In their study, Plo et al.45 discuss the gene-dose hypothesis, which postulates that the JAK2 mutation can be a starting point for the three pathologies. They also discuss the existence of other genetic events that can modify the JAK2 kinase activity, which may explain the heterogeneity present in classic MPNs. Several mechanisms have been proposed to aid the understanding of loss of heterozygosity and/or the presence of new genetic abnormalities, including the double-stranded break repair mechanisms in DNA, homologous recombination and non-homologous end joining.
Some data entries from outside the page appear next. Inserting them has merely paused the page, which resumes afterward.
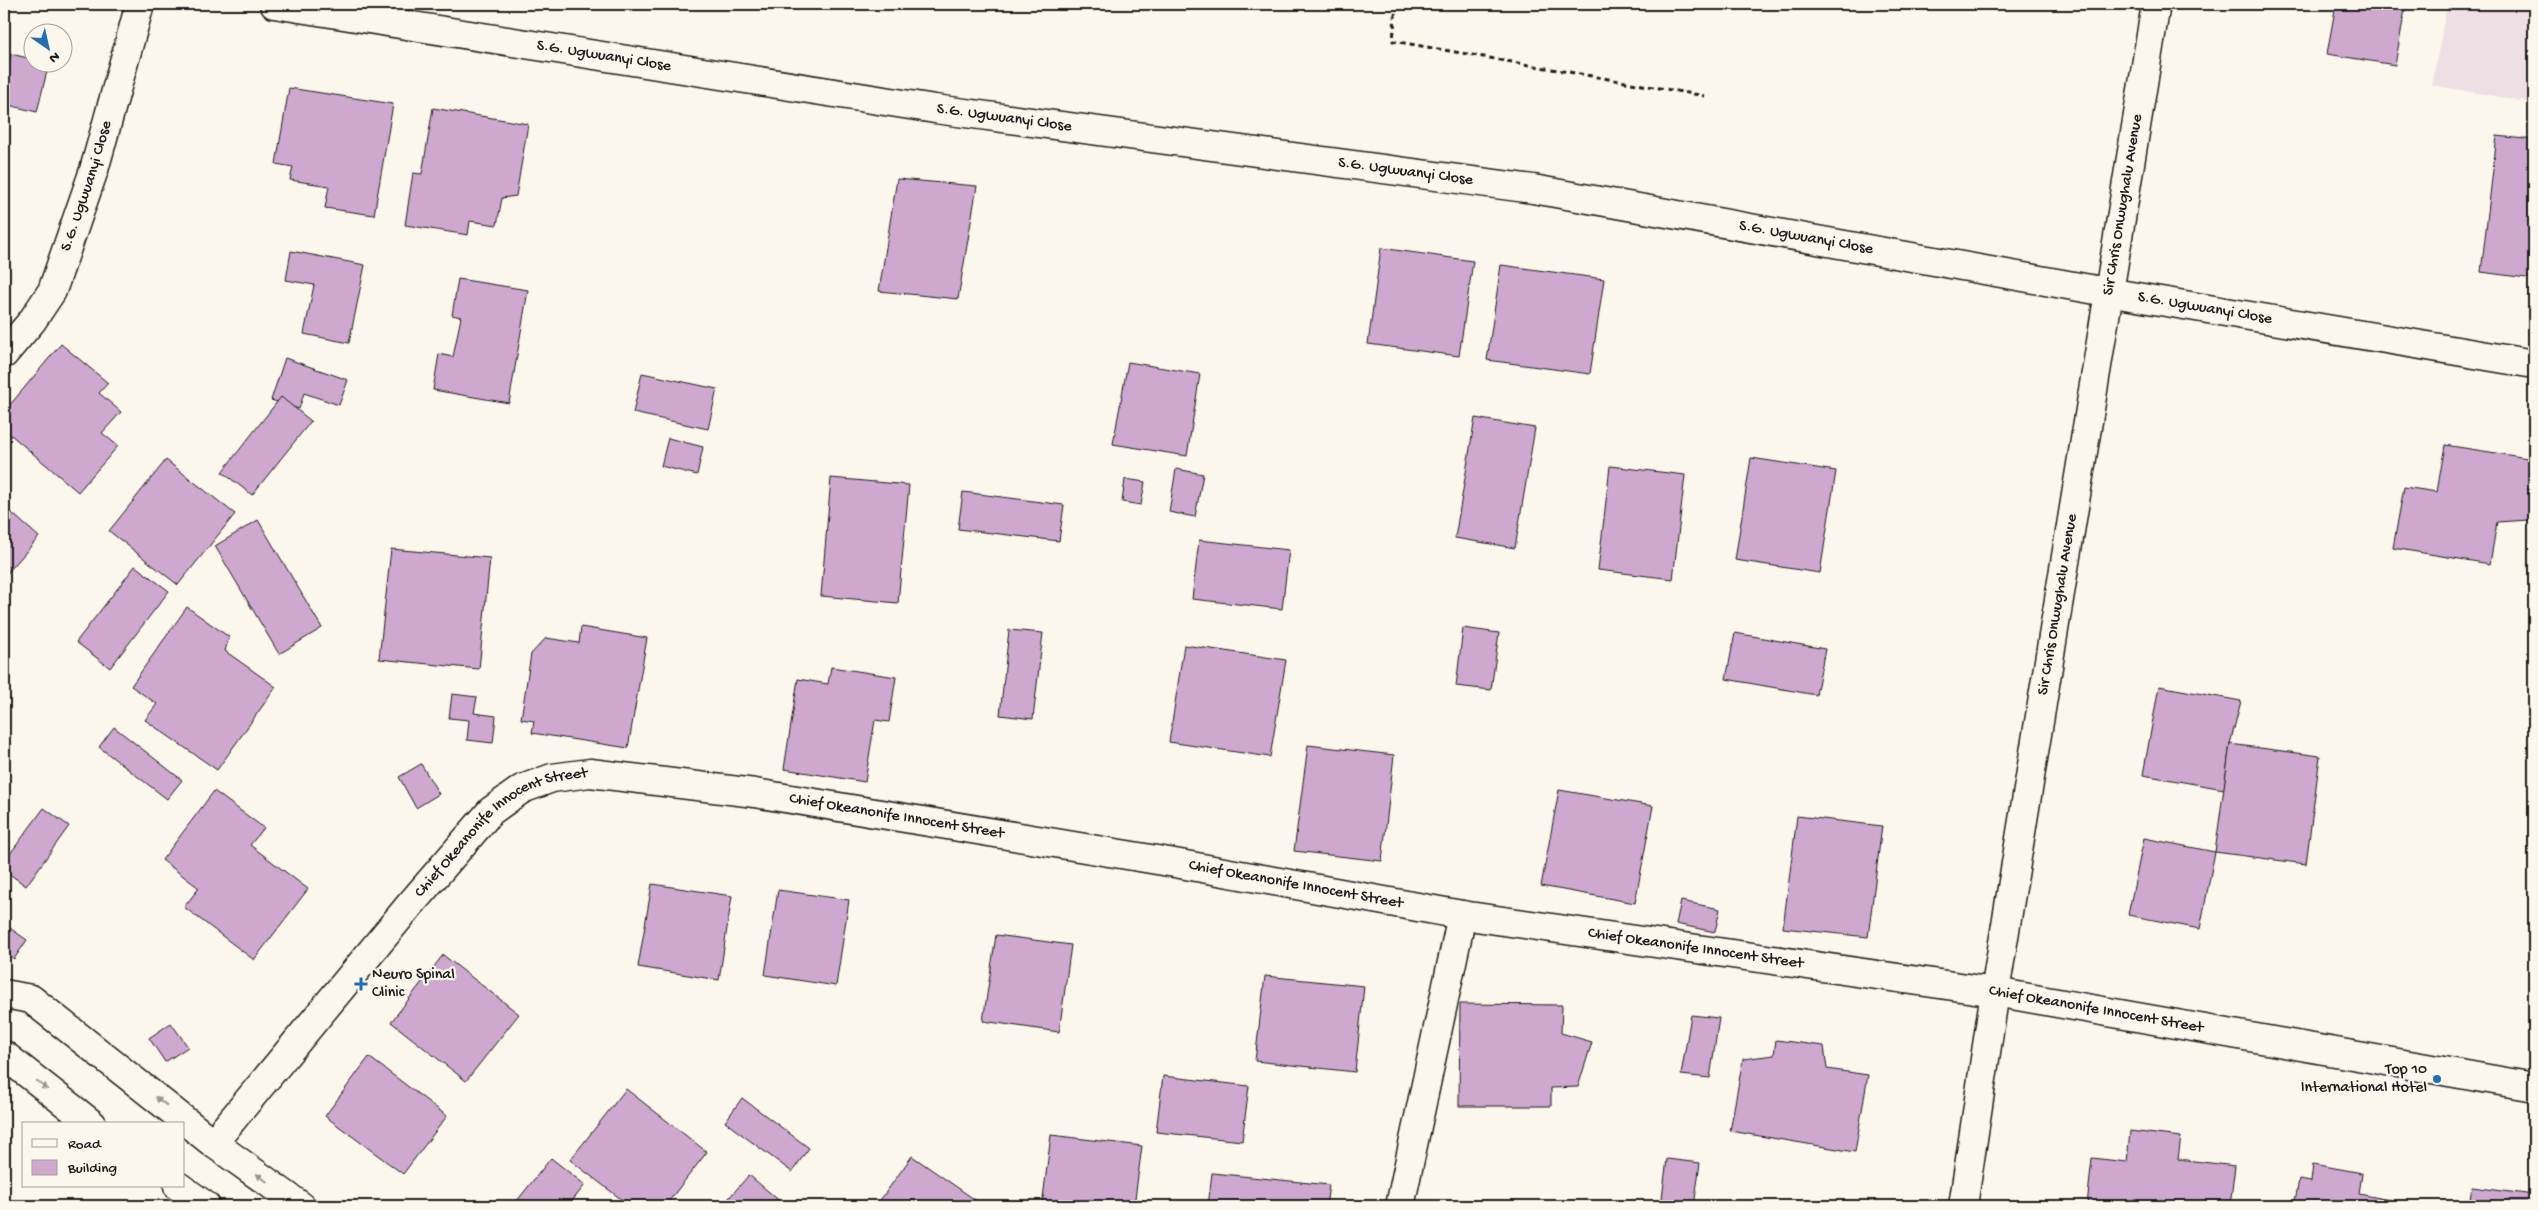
<svg xmlns="http://www.w3.org/2000/svg" width="2538" height="1210" font-family="'Gochi Hand',sans-serif">
  <rect width="100%" height="100%" fill="#fbf7ec"/>
  <filter id="ink" filterUnits="userSpaceOnUse"><feTurbulence type="fractalNoise" baseFrequency=".02" numOctaves="2"/><feDisplacementMap in="SourceGraphic" scale="10" xChannelSelector="R" yChannelSelector="G"/><feConvolveMatrix kernelMatrix="1 2 1 2 8 2 1 2 1" color-interpolation-filters="sRGB"/></filter>
  <g filter="url(#ink)">
    <polygon fill="#eedfe4" points="2447,4 2534,4 2534,103 2432,85"/>
    <g fill="#cfa8d0" stroke="#1c1c1c">
      <polygon points="2336,4 2406,4 2395,65 2327,54"/>
      <polygon points="11,54 32,59 32,62 49,63 37,112 4,104 4,82"/>
      <polygon points="289,88 393,104 374,215 325,208 329,186 290,180 293,167 276,164"/>
      <polygon points="433,108 528,124 516,196 502,198 497,225 470,221 468,235 405,225 413,173 422,174"/>
      <polygon points="2497,136 2534,140 2534,279 2481,272"/>
      <polygon points="897,179 977,186 958,299 879,291"/>
      <polygon points="1381,248 1473,261 1459,356 1368,344"/>
      <polygon points="291,251 365,265 349,343 304,334 314,285 286,280"/>
      <polygon points="1501,265 1604,279 1590,374 1487,360"/>
      <polygon points="458,279 528,290 509,403 433,390 439,354 453,357 461,317 452,315"/>
      <polygon points="61,344 108,383 99,393 121,412 102,433 118,446 78,492 4,429 4,412"/>
      <polygon points="285,358 348,380 339,405 304,393 299,409 271,400"/>
      <polygon points="1128,362 1200,374 1187,456 1113,444"/>
      <polygon points="642,373 717,389 708,429 633,413"/>
      <polygon points="281,397 311,421 252,495 222,472"/>
      <polygon points="1475,418 1535,428 1515,548 1455,538"/>
      <polygon points="668,438 703,447 697,475 661,466"/>
      <polygon points="2445,445 2534,459 2534,491 2529,520 2497,522 2490,564 2393,548 2404,487 2437,492"/>
      <polygon points="1751,458 1836,471 1820,573 1735,560"/>
      <polygon points="166,460 235,514 178,585 109,531"/>
      <polygon points="1610,466 1685,475 1673,579 1598,570"/>
      <polygon points="1176,469 1203,474 1195,517 1169,512"/>
      <polygon points="831,478 909,485 898,603 821,596"/>
      <polygon points="1125,479 1145,482 1141,505 1122,502"/>
      <polygon points="963,492 1064,505 1059,541 958,529"/>
      <polygon points="4,506 39,537 4,577"/>
      <polygon points="258,520 322,628 279,654 215,546"/>
      <polygon points="1199,540 1289,550 1282,609 1192,599"/>
      <polygon points="391,549 490,558 479,669 379,659"/>
      <polygon points="135,566 169,591 110,668 76,642"/>
      <polygon points="187,607 229,637 225,651 276,687 217,770 145,720 157,704 131,686"/>
      <polygon points="581,627 647,638 628,748 532,733 534,721 521,719 531,654 546,638 579,643"/>
      <polygon points="1463,628 1499,633 1491,690 1456,686"/>
      <polygon points="1009,630 1043,633 1033,719 1000,715"/>
      <polygon points="1735,633 1825,649 1816,695 1726,679"/>
      <polygon points="1184,645 1286,660 1270,757 1169,742"/>
      <polygon points="831,667 896,677 889,722 875,720 865,782 784,769 798,679 828,684"/>
      <polygon points="2159,686 2241,701 2230,744 2224,789 2143,775"/>
      <polygon points="452,694 477,697 474,713 496,716 493,743 467,740 469,720 449,718"/>
      <polygon points="114,727 182,780 167,799 99,747"/>
      <polygon points="2230,744 2320,756 2306,864 2215,852"/>
      <polygon points="1308,745 1394,755 1382,861 1294,851"/>
      <polygon points="421,764 439,794 416,808 399,777"/>
      <polygon points="1559,790 1653,806 1635,903 1541,886"/>
      <polygon points="214,791 264,828 250,845 308,889 254,960 184,907 199,888 162,860"/>
      <polygon points="44,808 69,826 26,886 4,870 4,862"/>
      <polygon points="1797,816 1882,826 1868,937 1783,928"/>
      <polygon points="2144,838 2215,852 2200,929 2128,915"/>
      <polygon points="652,884 732,896 719,980 638,967"/>
      <polygon points="778,890 849,900 836,986 765,975"/>
      <polygon points="1681,901 1720,909 1715,932 1676,924"/>
      <polygon points="4,924 27,940 14,959 4,952"/>
      <polygon points="996,935 1071,945 1059,1032 983,1021"/>
      <polygon points="443,955 519,1014 466,1081 391,1022"/>
      <polygon points="1265,976 1364,986 1355,1072 1255,1061"/>
      <polygon points="1460,1004 1562,1005 1561,1033 1592,1042 1578,1087 1551,1088 1551,1106 1459,1106"/>
      <polygon points="1691,1015 1719,1018 1710,1078 1681,1075"/>
      <polygon points="171,1023 188,1047 165,1062 149,1038"/>
      <polygon points="1776,1040 1824,1046 1827,1069 1868,1075 1855,1152 1730,1131 1743,1059 1774,1055"/>
      <polygon points="369,1057 447,1116 403,1174 325,1116"/>
      <polygon points="1163,1076 1249,1086 1242,1141 1156,1132"/>
      <polygon points="626,1089 707,1152 665,1206 630,1206 570,1160"/>
      <polygon points="742,1098 809,1148 792,1172 725,1122"/>
      <polygon points="2130,1131 2181,1137 2178,1159 2235,1166 2230,1206 2087,1206 2092,1158 2127,1162"/>
      <polygon points="1051,1135 1142,1146 1134,1206 1042,1206"/>
      <polygon points="912,1156 984,1206 876,1206"/>
      <polygon points="551,1158 585,1185 568,1206 513,1206"/>
      <polygon points="1667,1159 1700,1163 1694,1206 1661,1206"/>
      <polygon points="2313,1164 2362,1173 2359,1194 2410,1204 2410,1206 2294,1206 2299,1180 2311,1182"/>
      <polygon points="1212,1173 1329,1185 1326,1206 1208,1206"/>
      <polygon points="749,1175 782,1203 779,1206 722,1206"/>
      <polygon points="2472,1187 2534,1195 2534,1206 2469,1206"/>
      <polygon points="1732,1201 1768,1206 1731,1206"/>
    </g>
    <g fill="none" stroke-linecap="round" stroke-linejoin="round">
      <defs>
        <g id="minor">
          <path id="s1" d="M274 4 935 109 1533 189 2107 292 2534 364"/>
          <path id="s2" d="M4 354 32 321 52 291 94 170 140 4"/>
          <path id="s3" d="M213 1143 409 906 491 811 522 789 552 778 590 773 755 793 1169 862 1462 915 1995 992 2534 1087"/>
          <polyline points="1400,1206 1462,915"/>
          <path id="s4" d="M1963 1206 1995 992 2156 4"/>
        </g>
        <g id="major">
          <polyline points="4,994 31,999 213,1143 301,1206"/>
          <polyline points="4,1055 92,1124"/>
          <polyline points="178,1186 206,1206"/>
        </g>
      </defs>
      <use href="#minor" stroke="#1c1c1c" stroke-width="31"/>
      <use href="#major" stroke="#1c1c1c" stroke-width="31"/>
      <polyline stroke="#1c1c1c" stroke-width="3" stroke-dasharray="5 4" stroke-linecap="butt" points="1396,4 1393,41 1705,96"/>
      <use href="#minor" stroke="#fbf7ec" stroke-width="28"/>
      <use href="#major" stroke="#fbf7ec" stroke-width="28"/>
    </g>
    <defs><path id="oneway-solid" d="M-6-.8H1V-3.2L6.5 0L1 3.2V.8H-6Z" transform="scale(1.25)"/></defs>
    <g fill="#97948e">
      <use href="#oneway-solid" transform="translate(42 1085) rotate(39)"/>
      <use href="#oneway-solid" transform="translate(161 1101) rotate(-142)"/>
      <use href="#oneway-solid" transform="translate(262 1178) rotate(-144)"/>
    </g>
  </g>
  <g fill="#1f6fb2" stroke="#fbf7ec" stroke-width="2">
    <path d="M358.5 976.5h5v5h5v5h-5v5h-5v-5h-5v-5h5z"/>
    <circle cx="2437" cy="1079" r="5"/>
  </g>
  <g text-anchor="middle" dominant-baseline="central" stroke-width="4.5" stroke-linejoin="round" paint-order="stroke">
    <g font-size="16" fill="#1c1c1c" stroke="#fbf7ec">
      <text stroke="none"><textPath href="#s1" startOffset="334">S.G. Ugwuanyi Close</textPath></text>
      <text stroke="none"><textPath href="#s1" startOffset="739">S.G. Ugwuanyi Close</textPath></text>
      <text stroke="none"><textPath href="#s1" startOffset="1144">S.G. Ugwuanyi Close</textPath></text>
      <text stroke="none"><textPath href="#s2" startOffset="190">S.G. Ugwuanyi Close</textPath></text>
      <text stroke="none"><textPath href="#s4" startOffset="1014">Sir Chris Onwughalu Avenue</textPath></text>
      <text stroke="none"><textPath href="#s1" startOffset="1550">S.G. Ugwuanyi Close</textPath></text>
      <text stroke="none"><textPath href="#s1" startOffset="1955">S.G. Ugwuanyi Close</textPath></text>
      <text stroke="none"><textPath href="#s4" startOffset="609">Sir Chris Onwughalu Avenue</textPath></text>
      <text stroke="none"><textPath href="#s3" startOffset="851">Chief Okeanonife Innocent Street</textPath></text>
      <text stroke="none"><textPath href="#s3" startOffset="430">Chief Okeanonife Innocent Street</textPath></text>
      <text stroke="none"><textPath href="#s3" startOffset="1256">Chief Okeanonife Innocent Street</textPath></text>
      <text stroke="none"><textPath href="#s3" startOffset="1661">Chief Okeanonife Innocent Street</textPath></text>
      <text stroke="none"><textPath href="#s3" startOffset="2066">Chief Okeanonife Innocent Street</textPath></text>
    </g>
    <g font-size="16" fill="#1c1c1c" stroke="#fbf7ec" text-anchor="start">
      <text x="372" y="975">Neuro Spinal<tspan x="372" dy="18">Clinic</tspan></text>
      <text x="2427" y="1070" text-anchor="end">Top 10<tspan x="2427" dy="18">International Hotel</tspan></text>
    </g>
  </g>
  <rect width="2538" height="1210" fill="none" stroke="#fbf7ec" stroke-width="20"/>
  <rect x="10" y="10" width="2518" height="1190" fill="none" stroke="#1c1c1c" stroke-width="2" filter="url(#ink)"/>
  <rect x="22" y="1122" width="162" height="65" fill="#fbf7ec" stroke="#a29f99"/>
  <rect x="32" y="1139" width="25" height="8" fill="#fbf7ec" stroke="#a29f99"/>
  <text x="68" y="1148" font-size="15" fill="#1c1c1c">Road</text>
  <rect x="32" y="1160" width="25" height="15" fill="#cfa8d0" stroke="#a29f99"/>
  <text x="68" y="1172" font-size="15" fill="#1c1c1c">Building</text>
  <g transform="translate(48 48) rotate(146)"><circle r="24" fill="#fbf7ec" stroke="#a29f99"/>
  <path d="M0-4L9 19L0 12L-9 19Z" fill="#1f6fb2"/>
  <text y="-8" font-size="14" font-weight="bold" text-anchor="middle" fill="#1c1c1c">N</text>
  </g>
</svg>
All these lead to genomic instability, which highlights how essential the precise regulation of these mechanisms is for the maintenance of genome stability and diversity.49–51

According to Mascarenhas et al.52 biological events that lead to the initiation and progression of MPNs are linked not only to acquisition of genetic mutations such as JAK2 V617F. They are also due to epigenetic changes that do not affect the primary DNA sequence, but the gene expression responsible for chromatin remodeling. Deregulation of modulation processes between nucleosomes may result in silencing of tumor suppressor as well as differentiation genes, promoting cell survival by blocking apoptosis and senescence, contributing to malignant transformation. The researchers also highlighted two categories of epigenetic alterations in MPNs: (1) changes in the genes that encode proteins involved in remodeling of the chromatin structure, such as the TET2, ASXL1, JAK2 genes, among others, and (2) changes in the promoter site of genes essential for cell survival, differentiation and proliferation. Besides its role in signaling, the JAK2 V617F mutation also affects chromatin structure by blocking the recruitment of repressor proteins.9

Conflicts of interest

The authors declare no conflicts of interest.